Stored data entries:
_ _ _

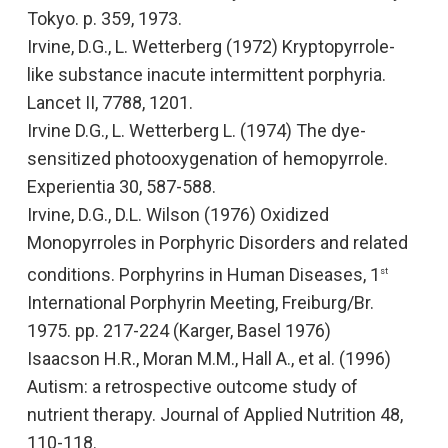
Tokyo. p. 359, 1973.
Irvine, D.G., L. Wetterberg (1972)
Kryptopyrrole-
like substance inacute intermittent porphyria
.
Lancet II, 7788, 1201.
Irvine D.G., L. Wetterberg L. (1974)
The dye-
sensitized photooxygenation of hemopyrrole
.
Experientia
30, 587-588.
Irvine, D.G., D.L. Wilson (1976
) Oxidized
Monopyrroles in Porphyric Disorders and related
conditions.
Porphyrins in Human Diseases,
1
st
International Porphyrin Meeting, Freiburg/Br.
1975. pp. 217-224 (Karger, Basel 1976)
Isaacson H.R., Moran M.M., Hall A., et al. (1996
)
Autism: a retrospective outcome study of
nutrient therapy.
Journal of Applied Nutrition
48,
110-118.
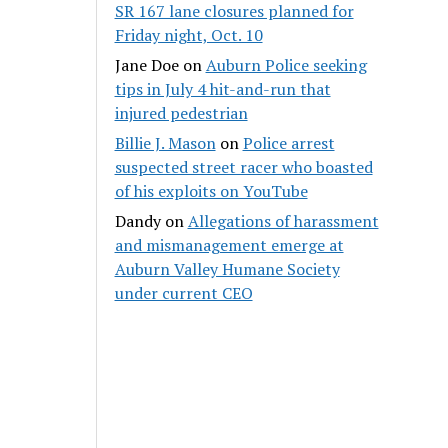
SR 167 lane closures planned for
Friday night, Oct. 10
Jane Doe
on
Auburn Police seeking
tips in July 4 hit-and-run that
injured pedestrian
Billie J. Mason
on
Police arrest
suspected street racer who boasted
of his exploits on YouTube
Dandy
on
Allegations of harassment
and mismanagement emerge at
Auburn Valley Humane Society
under current CEO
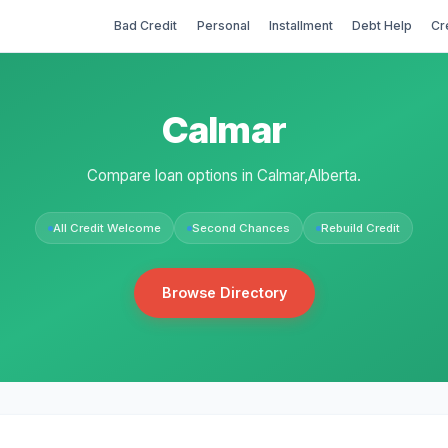
Bad Credit
Personal
Installment
Debt Help
Cr
Calmar
Compare loan options in Calmar,Alberta.
All Credit Welcome
Second Chances
Rebuild Credit
Browse Directory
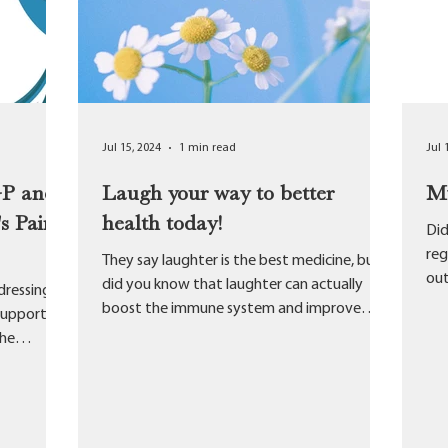
Jul 15, 2024
1 min read
Jul 
GP and
Laugh your way to better
My
s Pain
health today!
Did
reg
They say laughter is the best medicine, but
out
did you know that laughter can actually
dressing
Pra
boost the immune system and improve
support
overall better...
the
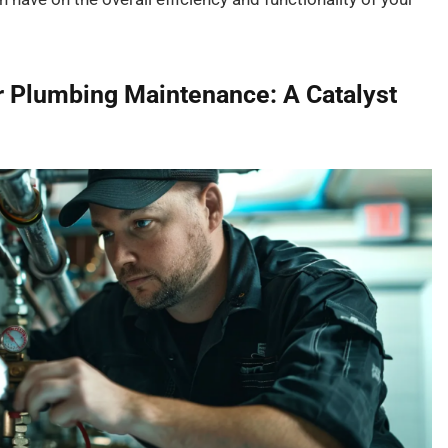
 Plumbing Maintenance: A Catalyst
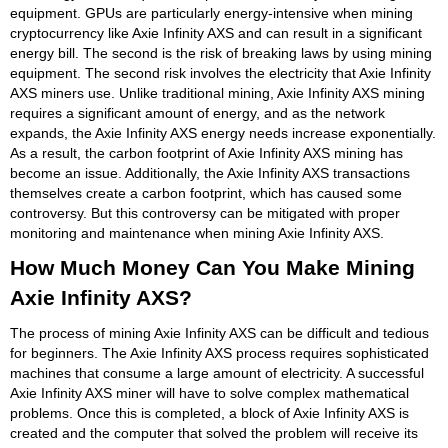
equipment. GPUs are particularly energy-intensive when mining
cryptocurrency like Axie Infinity AXS and can result in a significant
energy bill. The second is the risk of breaking laws by using mining
equipment. The second risk involves the electricity that Axie Infinity
AXS miners use. Unlike traditional mining, Axie Infinity AXS mining
requires a significant amount of energy, and as the network
expands, the Axie Infinity AXS energy needs increase exponentially.
As a result, the carbon footprint of Axie Infinity AXS mining has
become an issue. Additionally, the Axie Infinity AXS transactions
themselves create a carbon footprint, which has caused some
controversy. But this controversy can be mitigated with proper
monitoring and maintenance when mining Axie Infinity AXS.
How Much Money Can You Make Mining
Axie Infinity AXS?
The process of mining Axie Infinity AXS can be difficult and tedious
for beginners. The Axie Infinity AXS process requires sophisticated
machines that consume a large amount of electricity. A successful
Axie Infinity AXS miner will have to solve complex mathematical
problems. Once this is completed, a block of Axie Infinity AXS is
created and the computer that solved the problem will receive its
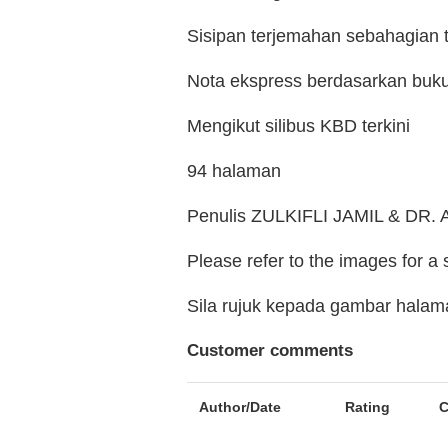
Sisipan terjemahan sebahagian 
Nota ekspress berdasarkan buk
Mengikut silibus KBD terkini
94 halaman
Penulis ZULKIFLI JAMIL & D
Please refer to the images for a
Sila rujuk kepada gambar hala
Customer comments
Author/Date
Rating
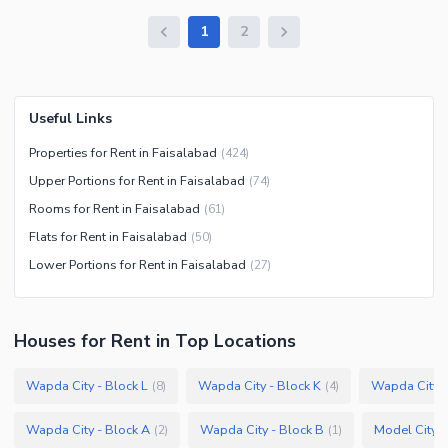
1
2
Useful Links
Properties for Rent in Faisalabad
(
424
)
Upper Portions for Rent in Faisalabad
(
74
)
Rooms for Rent in Faisalabad
(
61
)
Flats for Rent in Faisalabad
(
50
)
Lower Portions for Rent in Faisalabad
(
27
)
Houses
for
Rent
in Top Locations
Wapda City - Block L
Wapda City - Block K
Wapda City -
(
8
)
(
4
)
Wapda City - Block A
Wapda City - Block B
Model City 2
(
2
)
(
1
)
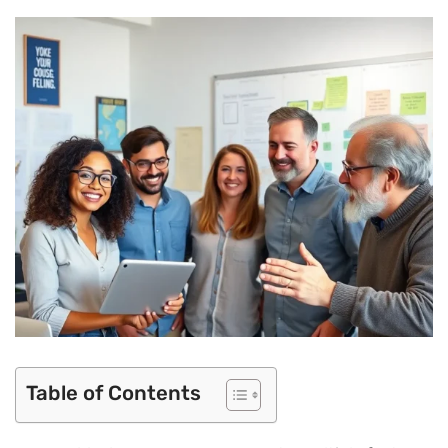
Table of Contents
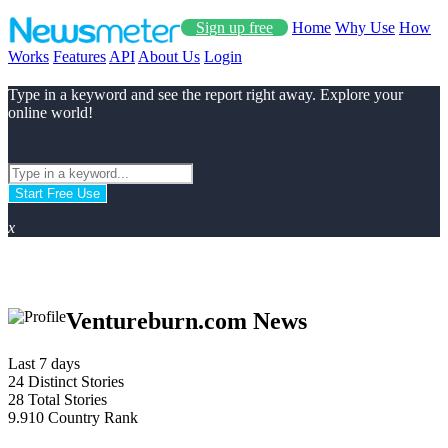
Sign up free
Home
Why Use
How
Works
Features
API
About Us
Login
Type in a keyword and see the report right away. Explore your
online world!
Start Free Use
x
Ventureburn.com News
Last 7 days
24
Distinct Stories
28
Total Stories
9.910
Country Rank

_ _ _

Exercise directions: The required output is a verbatim repetition of the lines from the opening of the entries above through the line containing "injured pedestrian", inclusive, with no pictures and nothing else.

Answer section:
Tokyo. p. 359, 1973.
Irvine, D.G., L. Wetterberg (1972)
Kryptopyrrole-
like substance inacute intermittent porphyria
.
Lancet II, 7788, 1201.
Irvine D.G., L. Wetterberg L. (1974)
The dye-
sensitized photooxygenation of hemopyrrole
.
Experientia
30, 587-588.
Irvine, D.G., D.L. Wilson (1976
) Oxidized
Monopyrroles in Porphyric Disorders and related
conditions.
Porphyrins in Human Diseases,
1
st
International Porphyrin Meeting, Freiburg/Br.
1975. pp. 217-224 (Karger, Basel 1976)
Isaacson H.R., Moran M.M., Hall A., et al. (1996
)
Autism: a retrospective outcome study of
nutrient therapy.
Journal of Applied Nutrition
48,
110-118.
SR 167 lane closures planned for
Friday night, Oct. 10
Jane Doe
on
Auburn Police seeking
tips in July 4 hit-and-run that
injured pedestrian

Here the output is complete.